◆ **The data**
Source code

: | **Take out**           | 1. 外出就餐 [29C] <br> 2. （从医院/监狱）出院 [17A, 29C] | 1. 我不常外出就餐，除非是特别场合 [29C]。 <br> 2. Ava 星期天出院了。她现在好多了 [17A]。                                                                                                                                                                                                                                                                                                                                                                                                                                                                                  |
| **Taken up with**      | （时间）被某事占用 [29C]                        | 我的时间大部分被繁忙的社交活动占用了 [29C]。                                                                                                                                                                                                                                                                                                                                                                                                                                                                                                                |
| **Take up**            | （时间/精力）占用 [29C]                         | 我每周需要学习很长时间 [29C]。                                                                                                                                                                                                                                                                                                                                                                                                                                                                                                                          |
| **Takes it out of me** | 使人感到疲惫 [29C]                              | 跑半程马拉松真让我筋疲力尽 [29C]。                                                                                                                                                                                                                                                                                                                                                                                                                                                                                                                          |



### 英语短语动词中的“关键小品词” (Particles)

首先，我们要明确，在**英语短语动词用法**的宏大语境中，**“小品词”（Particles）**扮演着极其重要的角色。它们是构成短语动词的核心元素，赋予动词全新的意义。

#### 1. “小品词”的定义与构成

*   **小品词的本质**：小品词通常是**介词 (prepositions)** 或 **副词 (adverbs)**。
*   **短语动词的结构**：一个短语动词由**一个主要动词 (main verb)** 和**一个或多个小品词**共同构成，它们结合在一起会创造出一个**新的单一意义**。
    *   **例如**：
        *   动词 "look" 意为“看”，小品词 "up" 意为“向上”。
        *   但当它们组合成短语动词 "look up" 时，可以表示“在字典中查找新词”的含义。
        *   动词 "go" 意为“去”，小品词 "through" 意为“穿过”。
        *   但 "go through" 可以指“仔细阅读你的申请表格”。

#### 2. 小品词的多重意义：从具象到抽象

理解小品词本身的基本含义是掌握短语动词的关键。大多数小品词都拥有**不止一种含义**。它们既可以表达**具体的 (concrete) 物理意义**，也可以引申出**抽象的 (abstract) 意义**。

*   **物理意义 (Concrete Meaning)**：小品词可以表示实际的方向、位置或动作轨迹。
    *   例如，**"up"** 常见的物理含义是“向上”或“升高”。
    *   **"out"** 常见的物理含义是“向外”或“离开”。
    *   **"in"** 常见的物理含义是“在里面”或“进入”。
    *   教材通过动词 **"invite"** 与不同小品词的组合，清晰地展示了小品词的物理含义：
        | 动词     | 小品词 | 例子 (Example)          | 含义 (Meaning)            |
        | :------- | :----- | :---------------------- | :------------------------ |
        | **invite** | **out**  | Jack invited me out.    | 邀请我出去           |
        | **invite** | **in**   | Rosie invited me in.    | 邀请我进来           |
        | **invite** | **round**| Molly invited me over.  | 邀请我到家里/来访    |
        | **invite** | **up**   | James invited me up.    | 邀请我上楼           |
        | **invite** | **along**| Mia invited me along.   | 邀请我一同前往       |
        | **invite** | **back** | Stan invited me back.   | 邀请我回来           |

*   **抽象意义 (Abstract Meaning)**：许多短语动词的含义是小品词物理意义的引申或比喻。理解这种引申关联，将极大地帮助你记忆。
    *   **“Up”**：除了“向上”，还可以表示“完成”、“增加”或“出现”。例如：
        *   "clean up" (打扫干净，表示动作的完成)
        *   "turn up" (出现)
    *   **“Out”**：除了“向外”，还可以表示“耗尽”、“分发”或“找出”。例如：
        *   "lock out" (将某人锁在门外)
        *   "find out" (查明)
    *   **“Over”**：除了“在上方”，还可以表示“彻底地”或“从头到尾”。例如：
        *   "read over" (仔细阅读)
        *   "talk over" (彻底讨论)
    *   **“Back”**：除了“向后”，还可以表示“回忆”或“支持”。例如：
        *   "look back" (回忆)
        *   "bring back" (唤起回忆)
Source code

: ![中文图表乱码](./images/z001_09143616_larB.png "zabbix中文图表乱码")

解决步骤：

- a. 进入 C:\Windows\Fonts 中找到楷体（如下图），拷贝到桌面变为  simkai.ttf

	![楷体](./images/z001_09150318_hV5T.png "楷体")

◆ **Task**
Please copy every one of the records above word for word, with nothing changed.

◆ **Exercise output**
Source code

: | **Take out**           | 1. 外出就餐 [29C] <br> 2. （从医院/监狱）出院 [17A, 29C] | 1. 我不常外出就餐，除非是特别场合 [29C]。 <br> 2. Ava 星期天出院了。她现在好多了 [17A]。                                                                                                                                                                                                                                                                                                                                                                                                                                                                                  |
| **Taken up with**      | （时间）被某事占用 [29C]                        | 我的时间大部分被繁忙的社交活动占用了 [29C]。                                                                                                                                                                                                                                                                                                                                                                                                                                                                                                                |
| **Take up**            | （时间/精力）占用 [29C]                         | 我每周需要学习很长时间 [29C]。                                                                                                                                                                                                                                                                                                                                                                                                                                                                                                                          |
| **Takes it out of me** | 使人感到疲惫 [29C]                              | 跑半程马拉松真让我筋疲力尽 [29C]。                                                                                                                                                                                                                                                                                                                                                                                                                                                                                                                          |



### 英语短语动词中的“关键小品词” (Particles)

首先，我们要明确，在**英语短语动词用法**的宏大语境中，**“小品词”（Particles）**扮演着极其重要的角色。它们是构成短语动词的核心元素，赋予动词全新的意义。

#### 1. “小品词”的定义与构成

*   **小品词的本质**：小品词通常是**介词 (prepositions)** 或 **副词 (adverbs)**。
*   **短语动词的结构**：一个短语动词由**一个主要动词 (main verb)** 和**一个或多个小品词**共同构成，它们结合在一起会创造出一个**新的单一意义**。
    *   **例如**：
        *   动词 "look" 意为“看”，小品词 "up" 意为“向上”。
        *   但当它们组合成短语动词 "look up" 时，可以表示“在字典中查找新词”的含义。
        *   动词 "go" 意为“去”，小品词 "through" 意为“穿过”。
        *   但 "go through" 可以指“仔细阅读你的申请表格”。

#### 2. 小品词的多重意义：从具象到抽象

理解小品词本身的基本含义是掌握短语动词的关键。大多数小品词都拥有**不止一种含义**。它们既可以表达**具体的 (concrete) 物理意义**，也可以引申出**抽象的 (abstract) 意义**。

*   **物理意义 (Concrete Meaning)**：小品词可以表示实际的方向、位置或动作轨迹。
    *   例如，**"up"** 常见的物理含义是“向上”或“升高”。
    *   **"out"** 常见的物理含义是“向外”或“离开”。
    *   **"in"** 常见的物理含义是“在里面”或“进入”。
    *   教材通过动词 **"invite"** 与不同小品词的组合，清晰地展示了小品词的物理含义：
        | 动词     | 小品词 | 例子 (Example)          | 含义 (Meaning)            |
        | :------- | :----- | :---------------------- | :------------------------ |
        | **invite** | **out**  | Jack invited me out.    | 邀请我出去           |
        | **invite** | **in**   | Rosie invited me in.    | 邀请我进来           |
        | **invite** | **round**| Molly invited me over.  | 邀请我到家里/来访    |
        | **invite** | **up**   | James invited me up.    | 邀请我上楼           |
        | **invite** | **along**| Mia invited me along.   | 邀请我一同前往       |
        | **invite** | **back** | Stan invited me back.   | 邀请我回来           |

*   **抽象意义 (Abstract Meaning)**：许多短语动词的含义是小品词物理意义的引申或比喻。理解这种引申关联，将极大地帮助你记忆。
    *   **“Up”**：除了“向上”，还可以表示“完成”、“增加”或“出现”。例如：
        *   "clean up" (打扫干净，表示动作的完成)
        *   "turn up" (出现)
    *   **“Out”**：除了“向外”，还可以表示“耗尽”、“分发”或“找出”。例如：
        *   "lock out" (将某人锁在门外)
        *   "find out" (查明)
    *   **“Over”**：除了“在上方”，还可以表示“彻底地”或“从头到尾”。例如：
        *   "read over" (仔细阅读)
        *   "talk over" (彻底讨论)
    *   **“Back”**：除了“向后”，还可以表示“回忆”或“支持”。例如：
        *   "look back" (回忆)
        *   "bring back" (唤起回忆)
Source code

: ![中文图表乱码](./images/z001_09143616_larB.png "zabbix中文图表乱码")

解决步骤：

- a. 进入 C:\Windows\Fonts 中找到楷体（如下图），拷贝到桌面变为  simkai.ttf

	![楷体](./images/z001_09150318_hV5T.png "楷体")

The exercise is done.